U.S. National Debt Exceeds 100% of GDP for the First Time Since World War II
The U.S. national debt has exceeded 100% of GDP for the first time since World War II.
Source: Public Information
ABAB AI Insight
The U.S. debt-to-GDP ratio reached about 119% post-World War II (in 1946) and gradually declined due to post-war economic growth and moderate inflation. The recent breach of 100% continues the rapid accumulation of debt following the pandemic stimulus in 2020, with significant deficits resulting from large expenditures and tax cuts during both the Trump and Biden administrations.
On the capital side, the U.S. Treasury continues to issue large amounts of national debt, which is absorbed by the Federal Reserve, foreign governments (such as Japan and China), and domestic institutional investors to cover interest, social security, defense, and stimulus spending. The motivation is to maintain high levels of government spending while delaying hard fiscal adjustments. Currently, annual interest payments exceed the defense budget, creating a snowball effect of debt.
Similar to Japan, which has maintained a debt-to-GDP ratio above 250% without a crisis, or several European countries during high debt periods, the U.S. is currently in a high debt plateau, testing long-term sustainability in the balance between economic growth rates and interest rates.

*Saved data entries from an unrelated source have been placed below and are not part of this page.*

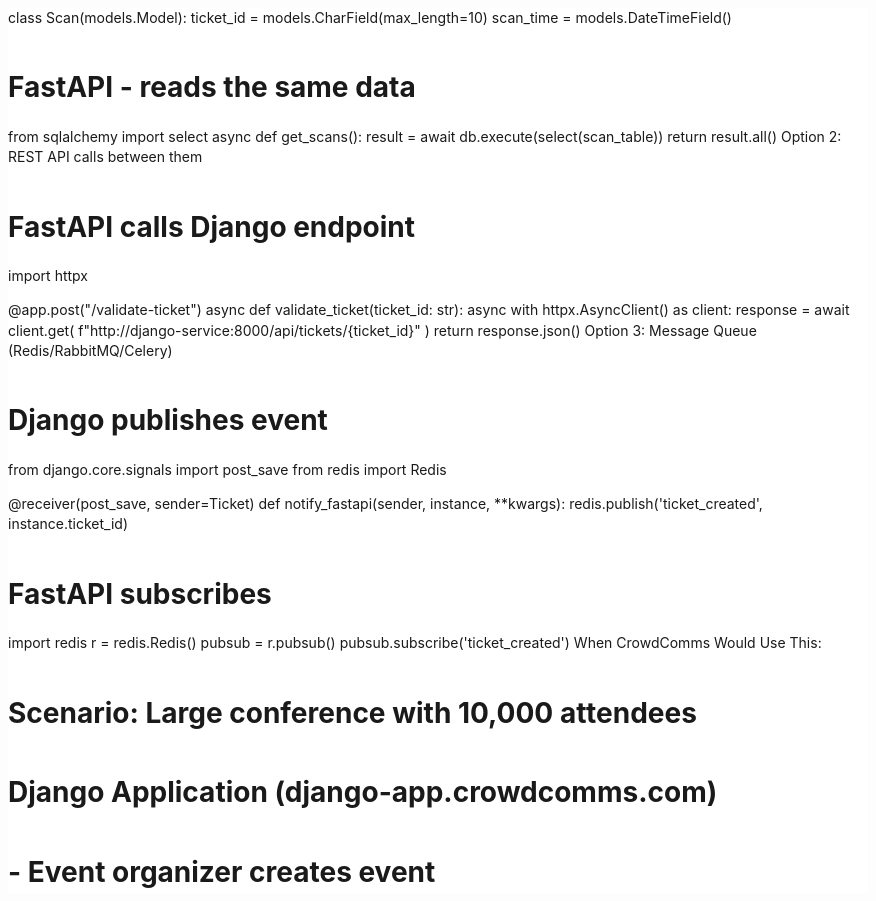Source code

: class Scan(models.Model):
ticket_id = models.CharField(max_length=10)
scan_time = models.DateTimeField()

# FastAPI - reads the same data

from sqlalchemy import select
async def get_scans():
result = await db.execute(select(scan_table))
return result.all()
Option 2: REST API calls between them

# FastAPI calls Django endpoint

import httpx

@app.post("/validate-ticket")
async def validate_ticket(ticket_id: str):
async with httpx.AsyncClient() as client:
response = await client.get(
f"http://django-service:8000/api/tickets/{ticket_id}"
)
return response.json()
Option 3: Message Queue (Redis/RabbitMQ/Celery)

# Django publishes event

from django.core.signals import post_save
from redis import Redis

@receiver(post_save, sender=Ticket)
def notify_fastapi(sender, instance, \*\*kwargs):
redis.publish('ticket_created', instance.ticket_id)

# FastAPI subscribes

import redis
r = redis.Redis()
pubsub = r.pubsub()
pubsub.subscribe('ticket_created')
When CrowdComms Would Use This:

# Scenario: Large conference with 10,000 attendees

# Django Application (django-app.crowdcomms.com)

# - Event organizer creates event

Essentially, this is a concentration of capital: the government uses the national debt market to concentrate global private capital and foreign exchange reserves for current spending and debt rollover. The mechanism involves locking in debt at low interest rates during low-rate periods, while in a higher interest rate environment, the interest burden inversely squeezes fiscal space, gradually shifting pricing power from economic growth drivers to creditors (especially foreign holders), increasing future monetary policy and fiscal adjustment pressures.